Green Party chairman Robert Habeck criticized the deportation, telling the Sueddeutsche Zeitung on Monday that the case was either "embarrassing chaos or it stinks to heaven because the interior authorities wanted to set an example".

The Tunisian in question had lived in Germany since moving there to study in 1997 and there have been numerous attempts by officials to deport him.
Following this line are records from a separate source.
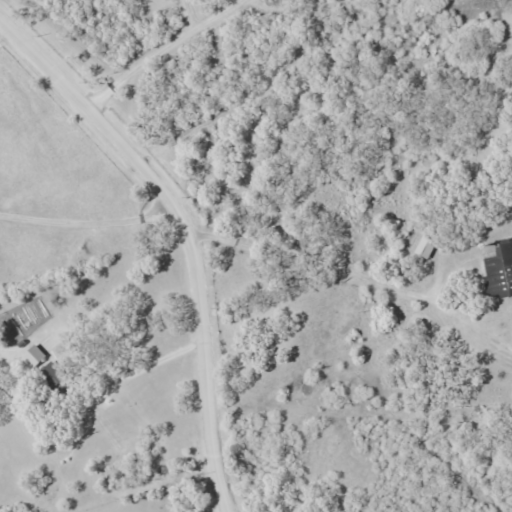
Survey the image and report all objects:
road: (88, 220)
road: (190, 227)
building: (425, 245)
building: (426, 247)
road: (306, 260)
building: (500, 272)
building: (499, 273)
building: (1, 338)
building: (35, 356)
building: (35, 357)
building: (56, 378)
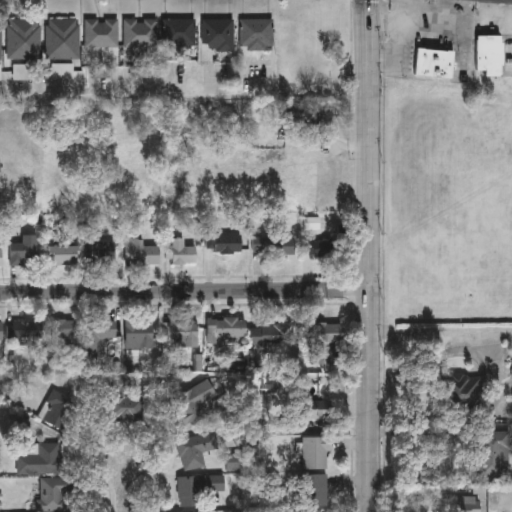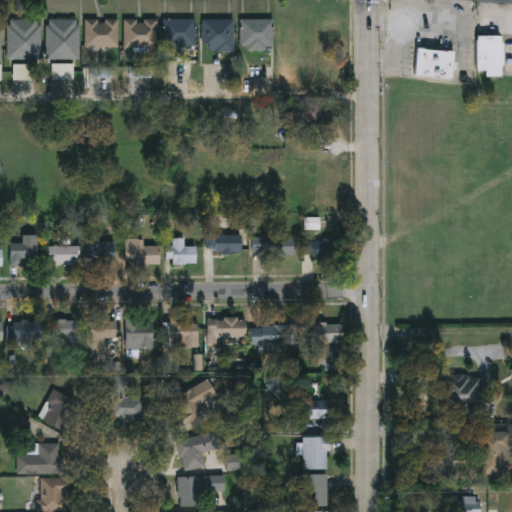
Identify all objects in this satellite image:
building: (100, 32)
building: (140, 32)
building: (179, 32)
building: (179, 34)
building: (217, 34)
building: (257, 34)
building: (101, 35)
building: (140, 35)
building: (218, 36)
building: (257, 36)
building: (24, 38)
building: (62, 38)
building: (0, 39)
building: (24, 40)
building: (62, 40)
building: (0, 41)
building: (489, 54)
building: (489, 56)
building: (434, 62)
building: (434, 64)
road: (184, 96)
building: (312, 221)
building: (313, 225)
park: (446, 233)
building: (223, 241)
building: (224, 244)
building: (273, 244)
building: (315, 246)
building: (22, 248)
building: (274, 248)
building: (100, 249)
building: (181, 249)
building: (138, 250)
building: (316, 250)
building: (24, 251)
building: (101, 252)
building: (61, 253)
building: (139, 253)
building: (182, 253)
building: (0, 256)
building: (63, 256)
road: (369, 256)
building: (1, 259)
road: (184, 290)
building: (226, 325)
building: (24, 328)
building: (0, 329)
building: (66, 329)
building: (227, 329)
building: (25, 331)
building: (1, 332)
building: (68, 333)
building: (137, 333)
building: (182, 334)
building: (272, 334)
building: (97, 335)
building: (138, 337)
building: (273, 337)
building: (184, 338)
building: (321, 338)
building: (99, 339)
building: (322, 342)
building: (463, 393)
building: (464, 395)
building: (122, 400)
building: (191, 400)
building: (123, 403)
building: (192, 404)
building: (315, 408)
building: (58, 409)
building: (316, 411)
building: (59, 412)
building: (194, 448)
building: (314, 451)
building: (196, 452)
building: (315, 455)
building: (490, 455)
building: (38, 457)
building: (491, 457)
building: (39, 460)
building: (197, 487)
building: (312, 489)
building: (198, 490)
road: (125, 492)
building: (313, 492)
building: (53, 493)
building: (54, 496)
building: (465, 504)
building: (468, 505)
building: (310, 511)
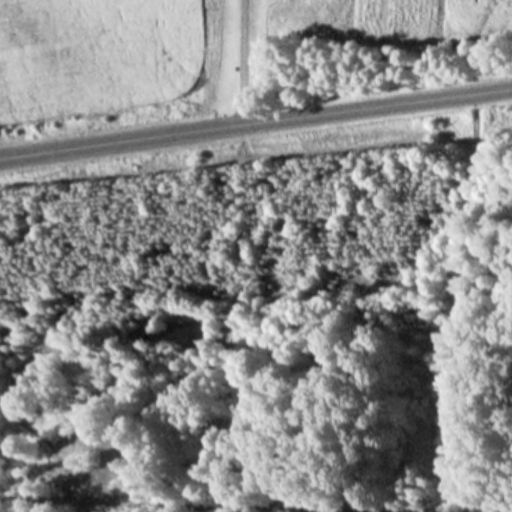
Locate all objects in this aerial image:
road: (238, 62)
road: (255, 121)
road: (1, 508)
road: (3, 508)
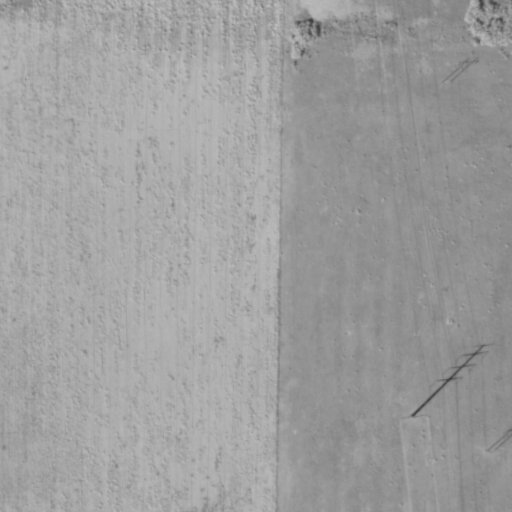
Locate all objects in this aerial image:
power tower: (446, 80)
power tower: (412, 416)
power tower: (491, 449)
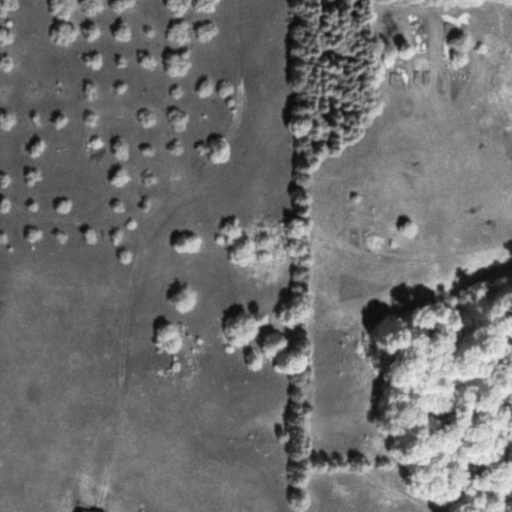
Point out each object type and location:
building: (85, 511)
German investigators believe that he went to train at an al-Qaida camp in a border region between Afghanistan and Pakistan in 1999/2000 and later became a bodyguard for Osama bin Laden, the then leader of the al-Qaida network.

Reporting from Tunis, German newspaper Bild said Sami A.'s lawyer Seif Eddine Makhlouf stated that his client should never have been deported to Tunisia in the first place.
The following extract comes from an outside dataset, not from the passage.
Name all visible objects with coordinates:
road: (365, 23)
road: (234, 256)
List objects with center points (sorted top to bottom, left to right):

"This is an incredible scandal that has happened in Germany, since none of the accusations have ever been proven," said the lawyer.

On Friday of last week, an administrative court ruled the deportation unlawful, but the German Federal Office for Migration and Refugees (BaMF) only received the official fax after the plane transporting Sami A. back to Tunisia had already lifted off.

However, the Frankfurter Allgemeine Zeitung newspaper reported that the German Federal Ministry of the Interior (BMI), which is part of the migration office, had known about the deportation since Wednesday of last week.